Akan aku memotong Sungai hitam
menggempur batu gunung,
akan aku tunjang Khan yang
maha besar!
Aku akan menghajar musuh,
untuk ambil hatinya!
Ke mana aku diperintah pergi,
Ke sana aku pergi!
Temuchin menjadi sangat
girang. Ia ambil dua potong emas, yang sepotong ia berikan kepada Borchu, yang
sepotongnya pula kepada Jebe.
Jebe menghanturkan terima
kasih. Tapi ia terus menambahkan. “Khan yang mulia, hendak aku berikan emas ini
kepada itu bocah, bolehkah?”
Temuchin tertawa. “Kalau emas
itu adalah emasku, aku boleh kasihkan itu kepada siapa aku suka!” katanya.
“Emas adalah kepunyaanmu, kau boleh berikan kepada siapa kau suka!”
Jebe angsurkan emas itu kepada
Kwee Ceng.
Bocah itu menggoyangi kepala,
tak mau ia menerimanya. “Ibu bilang, kalau kita membantu tetamu kita, jangan
kita termahai uangnya,” katanya.
Temuchin telah sukai bocah
ini, sekarang mendengar perkataan orang, rasa sukanya menjadi bertambah-tambah.

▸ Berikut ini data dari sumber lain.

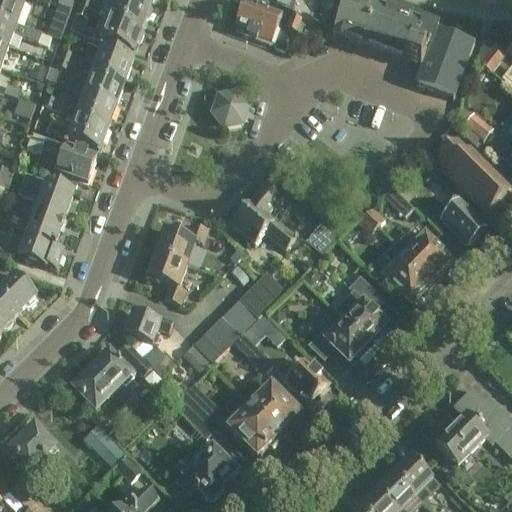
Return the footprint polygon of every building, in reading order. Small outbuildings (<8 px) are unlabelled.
[(2,0),(0,0),(0,23),(16,30),(24,7),(2,0)] [(121,0),(116,0),(108,21),(141,33),(145,24),(148,22),(151,15),(149,12),(150,11),(121,0)] [(121,0),(150,11),(153,0),(121,0)] [(245,0),(312,25),(319,7),(300,0),(245,0)] [(414,90),(453,104),(474,46),(464,42),(462,47),(445,40),(447,34),(354,0),(345,0),(331,39),(407,67),(406,69),(420,75),(414,90)] [(78,10),(90,15),(93,5),(82,1),(78,10)] [(47,26),(64,32),(71,14),(54,7),(47,26)] [(240,38),(270,49),(281,20),(266,15),(267,14),(257,11),(257,12),(243,7),(234,30),(242,33),(240,38)] [(75,20),(86,24),(90,15),(78,10),(75,20)] [(291,19),(286,32),(295,36),(300,23),(291,19)] [(100,45),(133,57),(136,47),(140,45),(142,38),(141,34),(141,33),(108,21),(100,45)] [(0,23),(0,48),(8,51),(12,39),(37,48),(41,39),(16,30),(0,23)] [(50,43),(41,39),(37,48),(47,51),(50,43)] [(92,75),(124,87),(133,64),(101,52),(92,75)] [(480,68),(490,77),(502,62),(492,53),(480,68)] [(74,60),(62,56),(60,64),(71,68),(74,60)] [(71,68),(60,64),(57,71),(68,75),(71,68)] [(511,68),(501,81),(511,90),(511,68)] [(30,82),(42,86),(46,73),(34,69),(30,82)] [(75,95),(116,110),(124,87),(92,75),(89,83),(80,80),(75,95)] [(3,98),(17,103),(20,94),(6,89),(3,98)] [(75,121),(107,133),(116,110),(75,95),(69,111),(78,114),(75,121)] [(61,117),(64,109),(44,102),(42,109),(53,114),(61,117)] [(53,114),(42,109),(39,117),(50,121),(53,114)] [(67,145),(99,157),(107,133),(75,121),(67,145)] [(465,131),(482,145),(491,135),(473,121),(465,131)] [(47,186),(74,196),(77,186),(87,190),(93,173),(90,172),(93,163),(67,154),(67,153),(31,140),(25,156),(40,161),(41,157),(60,164),(55,178),(50,176),(47,186)] [(511,144),(499,161),(511,171),(511,144)] [(483,223),(495,235),(505,225),(507,227),(511,221),(511,194),(509,197),(501,189),(502,189),(501,187),(500,188),(493,181),(494,180),(493,179),(492,180),(485,173),(486,172),(485,171),(484,172),(477,165),(478,164),(477,163),(476,164),(467,156),(456,145),(448,152),(445,149),(438,157),(441,160),(434,167),(445,178),(453,187),(452,188),(453,189),(454,188),(461,195),(460,196),(461,197),(462,196),(469,203),(468,204),(469,205),(470,204),(477,211),(476,212),(477,213),(478,212),(486,220),(483,223)] [(0,174),(0,180),(10,185),(13,176),(1,172),(0,174)] [(0,190),(7,193),(10,185),(0,180),(0,190)] [(38,209),(33,222),(46,227),(44,231),(59,236),(73,198),(25,180),(17,201),(38,209)] [(392,191),(406,207),(416,199),(401,183),(392,191)] [(264,239),(286,256),(296,244),(272,225),(278,217),(275,214),(282,205),(264,191),(251,208),(250,207),(231,231),(254,251),(264,239)] [(382,201),(404,222),(413,214),(391,193),(382,201)] [(441,227),(466,252),(485,233),(454,202),(447,209),(452,215),(441,227)] [(372,213),(365,221),(377,232),(384,225),(372,213)] [(365,221),(358,228),(370,240),(377,232),(365,221)] [(46,271),(55,274),(62,256),(55,254),(56,252),(53,251),(59,236),(44,231),(46,227),(33,222),(18,263),(45,273),(46,271)] [(154,258),(187,270),(195,246),(203,249),(208,235),(191,229),(186,242),(163,234),(154,258)] [(401,256),(432,287),(452,266),(424,239),(416,232),(405,242),(410,247),(401,256)] [(383,280),(411,308),(432,287),(401,256),(395,250),(386,260),(394,269),(383,280)] [(0,265),(7,270),(13,258),(0,251),(0,265)] [(229,262),(235,268),(245,258),(239,252),(229,262)] [(163,304),(180,310),(185,296),(178,293),(187,270),(154,258),(145,282),(168,290),(163,304)] [(12,278),(0,290),(0,300),(18,319),(26,311),(29,311),(33,307),(33,304),(36,302),(12,278)] [(258,287),(276,305),(285,296),(267,278),(258,287)] [(344,327),(371,353),(383,341),(379,337),(386,330),(371,316),(382,305),(359,283),(348,294),(353,298),(334,317),(344,327)] [(248,296),(266,314),(276,305),(258,287),(248,296)] [(239,305),(257,323),(266,314),(248,296),(239,305)] [(0,333),(2,335),(4,333),(7,334),(11,329),(11,326),(18,319),(0,300),(0,333)] [(230,314),(248,332),(257,323),(239,305),(230,314)] [(221,323),(239,341),(248,332),(230,314),(221,323)] [(124,340),(152,350),(158,334),(168,338),(172,327),(156,321),(155,325),(132,316),(124,340)] [(212,332),(230,350),(239,341),(221,323),(212,332)] [(333,354),(348,368),(354,362),(358,366),(371,353),(344,327),(325,345),(319,339),(309,350),(323,365),(333,354)] [(203,341),(221,359),(230,350),(212,332),(203,341)] [(235,348),(264,379),(273,370),(244,339),(235,348)] [(194,350),(212,368),(221,359),(203,341),(194,350)] [(119,359),(136,376),(145,367),(128,350),(119,359)] [(184,362),(200,378),(210,369),(193,353),(184,362)] [(90,375),(113,398),(132,380),(108,356),(108,357),(103,357),(97,363),(97,368),(90,375)] [(145,364),(151,370),(158,363),(152,357),(145,364)] [(284,386),(311,413),(320,405),(317,402),(328,390),(304,366),(284,386)] [(72,393),(95,416),(113,398),(90,375),(83,381),(79,381),(73,387),(73,392),(72,393)] [(181,401),(215,436),(218,438),(229,427),(193,390),(181,401)] [(270,391),(249,413),(278,441),(287,431),(292,432),(299,425),(298,420),(299,419),(270,391)] [(451,467),(456,472),(486,443),(492,448),(490,450),(491,451),(497,444),(511,459),(511,429),(493,410),(489,414),(470,395),(453,412),(453,413),(455,411),(465,421),(435,451),(444,460),(443,462),(449,469),(451,467)] [(124,409),(130,415),(139,406),(133,400),(124,409)] [(176,414),(206,444),(215,436),(185,405),(176,414)] [(115,417),(121,424),(130,415),(124,409),(115,417)] [(228,434),(256,462),(266,452),(271,453),(278,446),(277,441),(278,441),(249,413),(228,434)] [(20,466),(18,467),(18,469),(18,470),(19,472),(19,473),(20,474),(20,475),(21,476),(22,477),(23,477),(25,478),(26,478),(29,478),(31,478),(33,476),(34,476),(35,475),(34,471),(54,451),(34,431),(24,441),(21,438),(10,449),(13,451),(9,455),(20,466)] [(83,444),(111,473),(124,460),(96,431),(83,444)] [(198,497),(207,507),(212,506),(221,497),(221,492),(237,477),(208,448),(195,460),(199,465),(178,487),(190,499),(194,495),(197,498),(198,497)] [(140,477),(126,462),(116,472),(130,487),(140,477)] [(393,479),(422,507),(439,490),(411,462),(393,479)] [(376,496),(392,511),(417,511),(422,507),(393,479),(376,496)] [(121,511),(148,511),(157,504),(145,491),(127,509),(126,508),(121,511)] [(360,511),(392,511),(376,496),(360,511)]
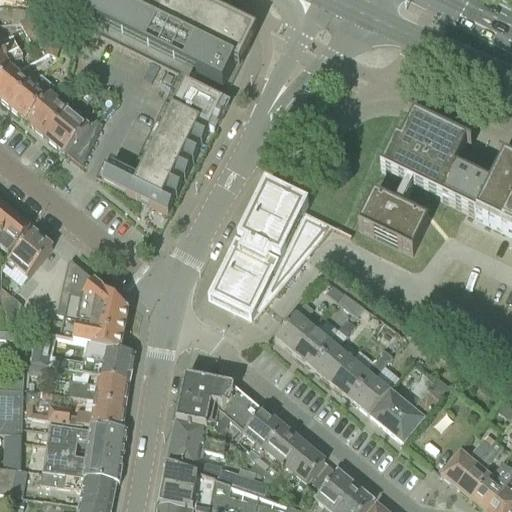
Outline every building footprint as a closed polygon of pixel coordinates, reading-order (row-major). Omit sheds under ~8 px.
[(31,0),(79,23),(92,29),(93,30),(96,25),(198,75),(195,80),(222,93),(233,70),(237,72),(238,73),(249,50),(256,36),(238,27),(227,22),(228,20),(226,19),(185,0),(31,0)] [(42,30),(52,34),(58,18),(34,8),(30,18),(44,24),(42,30)] [(22,24),(20,26),(20,27),(25,35),(30,32),(36,35),(37,34),(40,27),(25,19),(22,24)] [(30,32),(25,35),(31,46),(43,38),(30,32)] [(49,40),(37,46),(45,59),(47,58),(54,42),(49,40)] [(54,42),(47,58),(56,62),(62,45),(54,42)] [(61,59),(70,62),(75,45),(66,42),(61,59)] [(0,63),(17,54),(13,47),(0,54),(0,53),(0,63)] [(0,84),(15,76),(10,72),(9,70),(22,63),(17,54),(0,63),(0,84)] [(0,105),(8,113),(28,86),(15,76),(0,84),(0,105)] [(162,84),(169,88),(172,80),(166,77),(162,84)] [(28,86),(8,113),(25,126),(45,101),(54,92),(41,80),(30,88),(28,86)] [(184,87),(171,115),(209,133),(214,136),(228,109),(222,106),(184,87)] [(77,91),(73,99),(79,102),(85,94),(77,91)] [(25,126),(44,142),(68,115),(49,99),(47,102),(45,101),(25,126)] [(64,159),(65,158),(89,133),(68,115),(44,142),(64,159)] [(171,115),(162,132),(200,151),(209,133),(171,115)] [(511,169),(499,163),(498,165),(502,167),(491,191),(490,192),(454,174),(454,173),(466,149),(470,151),(471,149),(467,147),(409,119),(408,121),(412,123),(411,124),(400,147),(396,145),(395,145),(394,145),(380,174),(381,175),(511,239),(511,169)] [(89,133),(65,158),(81,171),(102,129),(96,125),(89,133)] [(162,132),(154,149),(192,168),(200,151),(162,132)] [(154,149),(145,166),(183,185),(192,168),(154,149)] [(145,166),(137,182),(175,201),(183,185),(145,166)] [(175,201),(137,182),(128,178),(110,169),(101,187),(166,219),(175,201)] [(253,325),(254,326),(331,234),(333,235),(334,234),(304,219),(308,212),(265,191),(208,307),(251,329),(253,325)] [(428,228),(373,201),(358,233),(412,260),(428,228)] [(0,252),(6,257),(14,248),(17,247),(28,233),(0,210),(0,252)] [(51,252),(31,236),(7,266),(26,282),(51,252)] [(67,271),(56,321),(62,322),(58,343),(88,349),(103,352),(119,355),(128,316),(93,287),(70,268),(67,271)] [(0,290),(0,313),(11,300),(0,290)] [(332,291),(326,299),(337,307),(343,299),(332,291)] [(0,332),(15,333),(21,309),(11,300),(0,313),(0,332)] [(349,303),(342,312),(356,323),(363,313),(349,303)] [(273,344),(292,360),(312,335),(301,326),(310,316),(302,309),(273,344)] [(337,336),(344,342),(353,332),(345,326),(337,336)] [(0,343),(15,345),(13,366),(24,367),(26,340),(22,338),(13,337),(0,335),(0,343)] [(292,360),(311,375),(332,349),(336,353),(344,342),(337,336),(327,347),(312,335),(292,360)] [(47,360),(50,342),(35,339),(29,367),(45,370),(47,360)] [(84,367),(82,378),(98,381),(129,387),(134,358),(126,357),(125,357),(119,355),(103,352),(88,349),(84,367)] [(311,375),(329,390),(349,366),(335,354),(336,353),(332,349),(311,375)] [(374,366),(382,373),(390,363),(382,356),(374,366)] [(0,383),(0,392),(22,393),(24,367),(13,366),(10,366),(9,378),(9,380),(9,384),(0,383)] [(329,390),(349,406),(369,380),(373,383),(382,373),(374,366),(364,378),(349,366),(329,390)] [(27,380),(41,382),(42,371),(29,369),(27,380)] [(349,406),(367,421),(387,397),(372,384),(373,383),(369,380),(349,406)] [(68,401),(94,405),(125,410),(129,387),(98,381),(96,390),(71,386),(68,401)] [(185,382),(179,410),(216,417),(229,427),(239,436),(245,429),(258,413),(233,393),(185,382)] [(0,394),(0,405),(22,406),(22,395),(0,394)] [(26,395),(26,408),(33,409),(34,408),(39,403),(39,395),(26,395)] [(387,397),(367,421),(402,450),(414,434),(436,407),(426,399),(412,415),(402,407),(388,396),(387,397)] [(0,405),(0,417),(22,417),(22,406),(0,405)] [(49,411),(47,425),(89,431),(89,429),(122,434),(125,410),(94,405),(91,417),(78,415),(77,422),(69,421),(70,414),(49,411)] [(511,413),(503,408),(497,418),(506,423),(511,414),(511,413)] [(179,410),(175,427),(205,433),(213,435),(219,439),(229,427),(216,417),(179,410)] [(245,460),(254,468),(262,458),(262,457),(281,434),(260,416),(240,440),(242,441),(240,444),(250,453),(245,460)] [(0,417),(0,428),(21,428),(22,417),(0,417)] [(175,427),(171,447),(200,453),(200,454),(201,454),(221,459),(222,459),(224,450),(224,448),(203,443),(204,440),(205,433),(175,427)] [(0,439),(5,439),(21,440),(21,428),(0,428),(0,439)] [(48,430),(45,450),(123,461),(126,435),(122,434),(89,429),(89,431),(88,436),(48,430)] [(281,434),(262,457),(262,458),(265,460),(274,467),(268,474),(276,481),(301,450),(281,434)] [(25,460),(41,461),(42,437),(26,436),(25,460)] [(5,439),(5,448),(21,448),(21,440),(5,439)] [(487,441),(482,446),(489,451),(493,446),(487,441)] [(451,465),(439,480),(454,493),(489,451),(482,446),(482,445),(467,463),(466,462),(459,456),(451,465)] [(171,447),(167,467),(196,474),(195,479),(230,492),(257,501),(263,503),(268,490),(232,476),(220,474),(221,472),(216,471),(198,467),(201,454),(200,454),(200,453),(171,447)] [(489,451),(454,493),(470,506),(490,481),(483,476),(501,453),(493,447),(489,451)] [(45,450),(40,480),(82,484),(83,484),(83,483),(119,488),(123,461),(45,450)] [(301,450),(276,481),(272,486),(280,493),(291,481),(303,491),(322,468),(301,450)] [(5,457),(4,475),(15,476),(20,476),(21,458),(5,457)] [(490,481),(470,506),(476,511),(490,511),(511,485),(511,471),(510,474),(502,467),(490,481)] [(166,471),(159,511),(162,511),(287,511),(286,511),(285,511),(261,511),(227,503),(230,493),(230,492),(195,479),(166,471)] [(318,511),(337,511),(353,493),(336,478),(327,472),(311,491),(320,498),(312,507),(318,511)] [(0,474),(0,500),(9,502),(12,488),(15,477),(15,476),(4,475),(0,474)] [(15,477),(12,488),(20,489),(23,478),(15,477)] [(80,496),(77,511),(81,511),(111,511),(116,488),(83,484),(82,484),(40,480),(39,490),(80,496)] [(511,511),(511,485),(490,511),(511,511)] [(353,493),(337,511),(366,511),(371,507),(353,493)]
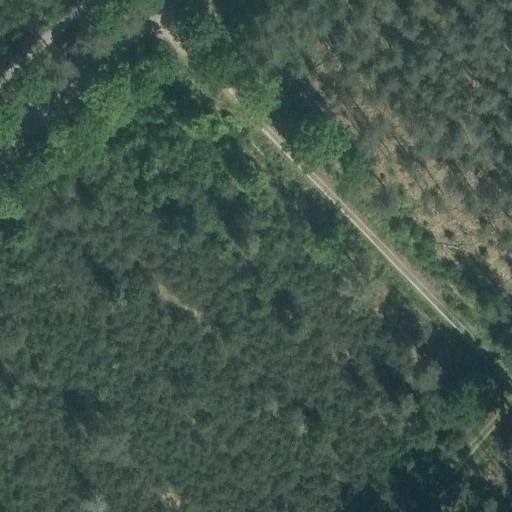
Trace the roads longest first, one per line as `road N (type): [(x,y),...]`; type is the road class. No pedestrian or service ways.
road 1 (track): [(153,7),(511,374)]
road 2 (secondary): [(0,147),(161,0)]
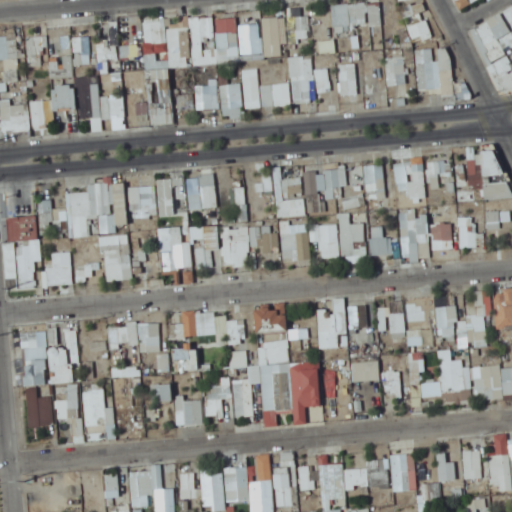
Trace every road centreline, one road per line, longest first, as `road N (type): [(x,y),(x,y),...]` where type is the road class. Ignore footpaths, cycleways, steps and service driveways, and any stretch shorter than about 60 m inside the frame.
road 1 (residential): [(0,309),(511,262)]
road 2 (residential): [(511,416),(0,462)]
road 3 (tertiary): [(511,108),(0,153)]
road 4 (tertiary): [(0,173),(454,138)]
road 5 (residential): [(0,322),(16,511)]
road 6 (residential): [(511,145),(442,0)]
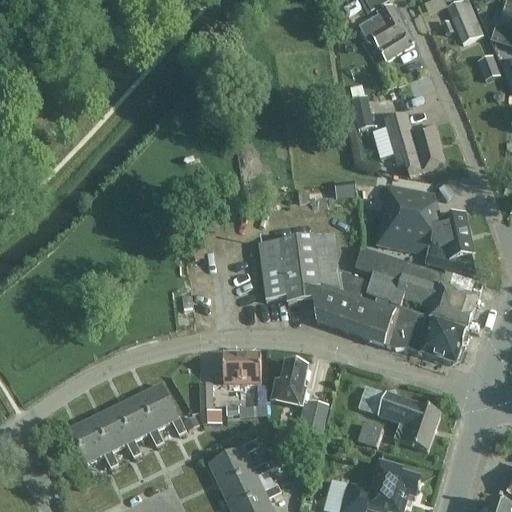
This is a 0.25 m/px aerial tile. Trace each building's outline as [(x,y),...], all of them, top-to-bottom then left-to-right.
[(389,5),(386,0),(363,0),(372,15),(389,5)] [(485,39),(469,3),(447,12),(463,48),(485,39)] [(511,5),(508,4),(499,31),(511,35),(511,5)] [(379,17),(381,21),(362,32),(371,46),(374,44),(387,65),(415,48),(393,9),(379,17)] [(441,29),(446,41),(455,37),(449,25),(441,29)] [(478,66),(486,85),(500,80),(493,61),(478,66)] [(511,65),(502,69),(511,97),(511,65)] [(352,104),(355,119),(371,115),(367,100),(352,104)] [(434,129),(412,135),(407,118),(386,124),(388,132),(396,159),(399,171),(407,169),(410,180),(446,170),(434,129)] [(388,132),(373,136),(381,163),(396,159),(388,132)] [(435,198),(388,188),(377,249),(429,258),(426,270),(478,284),(473,260),(475,259),(466,218),(441,224),(435,198)] [(357,203),(356,190),(299,196),(300,208),(357,203)] [(339,276),(334,238),(281,246),(259,249),(266,305),(288,302),(289,309),(314,306),(317,326),(395,353),(406,353),(457,369),(463,349),(468,348),(470,340),(467,337),(468,334),(429,321),(401,313),(391,310),(378,305),(376,309),(360,304),(366,285),(339,276)] [(392,308),(391,310),(401,313),(403,304),(431,313),(429,321),(468,334),(479,302),(442,290),(445,279),(362,253),(356,273),(374,279),(367,299),(392,308)] [(224,358),(224,390),(262,389),(262,358),(224,358)] [(271,404),(303,411),(307,393),(304,393),(309,370),(286,365),(282,383),(276,382),(271,404)] [(214,415),(214,388),(200,388),(201,428),(223,428),(223,414),(214,415)] [(156,435),(158,434),(173,426),(180,440),(187,436),(180,422),(179,423),(162,389),(139,400),(156,435)] [(379,420),(387,397),(367,389),(358,413),(379,420)] [(395,443),(428,455),(442,416),(387,397),(379,420),(400,428),(395,443)] [(164,447),(158,434),(156,435),(139,400),(116,411),(133,446),(135,445),(150,437),(157,451),(164,447)] [(299,432),(323,438),(329,413),(305,408),(299,432)] [(227,410),(227,420),(239,419),(239,410),(227,410)] [(142,458),(135,445),(133,446),(116,411),(93,422),(110,457),(113,456),(128,448),(134,462),(142,458)] [(183,426),(188,436),(201,430),(196,420),(183,426)] [(119,469),(113,456),(110,457),(93,422),(70,433),(87,468),(105,459),(111,473),(119,469)] [(384,434),(364,428),(359,446),(379,451),(384,434)] [(255,476),(254,474),(247,458),(260,452),(257,444),(242,451),(243,453),(209,469),(220,492),(255,476)] [(268,467),(271,475),(284,468),(280,460),(267,466),(268,467)] [(237,511),(266,499),(265,496),(258,481),(271,475),(268,467),(254,474),(255,476),(220,492),(229,511),(237,511)] [(403,474),(381,468),(373,496),(349,489),(342,511),(405,511),(409,501),(415,503),(421,483),(402,478),(403,474)] [(275,485),(278,490),(288,485),(285,480),(275,485)] [(272,511),(269,504),(282,498),(278,490),(265,496),(266,499),(237,511),(272,511)] [(511,511),(511,490),(509,497),(511,499),(506,509),(489,504),(486,511),(511,511)]
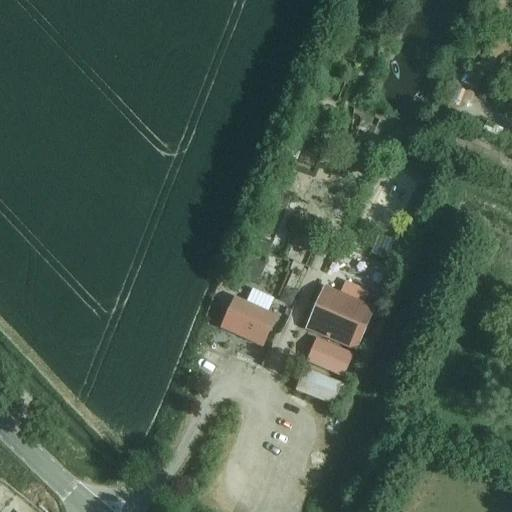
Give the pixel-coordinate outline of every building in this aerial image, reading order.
[(455,151),(453,140),(441,143),(443,157),(511,189),(511,164),(463,142),(458,152),(455,151)] [(257,286),(266,265),(264,264),(265,261),(252,256),(251,260),(246,258),(238,277),(242,278),(239,284),(254,290),(256,285),(257,286)] [(342,268),(339,279),(365,285),(368,273),(342,268)] [(324,291),(307,329),(355,350),(372,312),(324,291)] [(233,300),(220,328),(261,347),(275,319),(233,300)] [(316,339),(306,363),(343,379),(353,355),(316,339)] [(304,370),(296,392),(333,406),(341,384),(304,370)]
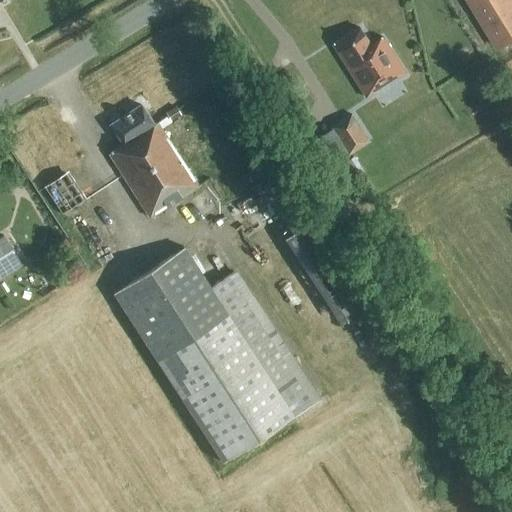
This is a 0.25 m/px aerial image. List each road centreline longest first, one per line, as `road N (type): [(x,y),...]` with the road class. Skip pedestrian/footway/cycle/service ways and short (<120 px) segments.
road 1 (track): [(221,0),(511,435)]
road 2 (tertiary): [(0,104),(160,0)]
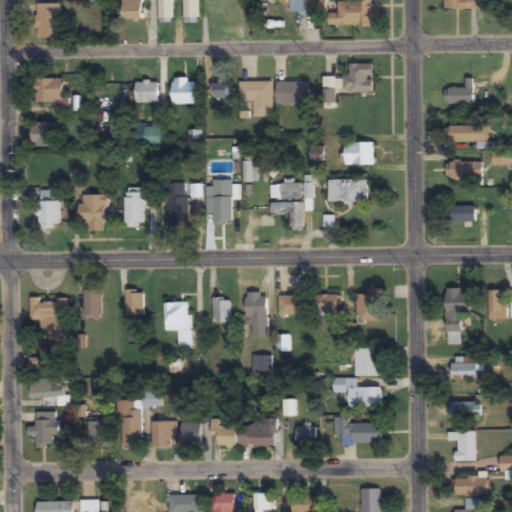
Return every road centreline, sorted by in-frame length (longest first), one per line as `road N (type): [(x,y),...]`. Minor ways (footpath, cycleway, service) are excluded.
road 1 (residential): [(18,511),(7,0)]
road 2 (residential): [(511,45),(0,53)]
road 3 (residential): [(511,250),(0,257)]
road 4 (residential): [(419,511),(412,0)]
road 5 (residential): [(419,468),(18,470)]
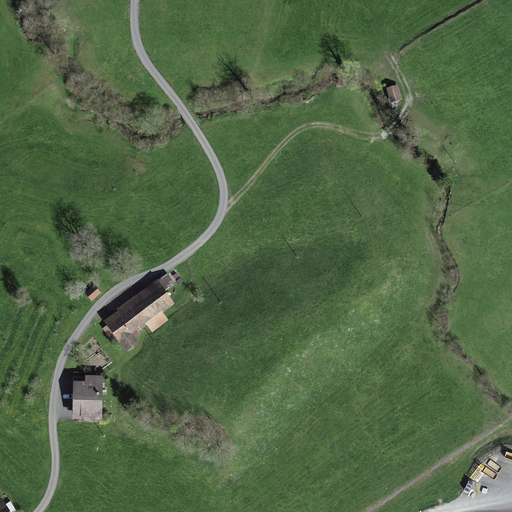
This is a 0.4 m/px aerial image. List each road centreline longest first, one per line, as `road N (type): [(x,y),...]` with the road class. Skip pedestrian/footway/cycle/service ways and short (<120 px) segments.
road 1 (unclassified): [(135,0),(146,61),(211,153),(224,203),(215,228),(181,257),(105,297),(69,347),(53,425),(53,485),(37,511)]
road 2 (track): [(221,211),(294,132),(328,127),(376,139),(392,132),(408,90),(390,55)]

“Sebentar kau bawalah bocah
ini kepadaku!” katanya kepada Jebe. Lantas ia ajak pasukan perangnya balik ke
arah dari mana tadi ia datang.
Beberapa serdadu angkat naik
bangkai kuda putihnya ke bebokong dua kuda lainnya, untuk dibawa bersama,
mengikuti di sebelah belakang.
Jebe menjadi girang sekali. Ia
lolos dari kematian dan mendapati tuan yang bijaksana. Sambil rebahkan diri di
atas rumput, ia beristirahat. Ia tunggu pulangnya Lie Peng, ibunya bocah itu,
akan tuturkan kejadian barusan.
Lie Peng lantas berpikir.
Dengan hidup terus sebagai penggembala, tidak tahu sampai kapan Kwee Ceng dapat
membalas dendamnya. Ia percaya, kalau ia turut Temuchin, mungkin ketikanya akan
lebih baik. Di dalam pasukan perang, Kwee Ceng pun dapat berlatih ilmu perang.
Maka kesudahannya, ia ajak putranya ikut Jebe kepada Temuchin.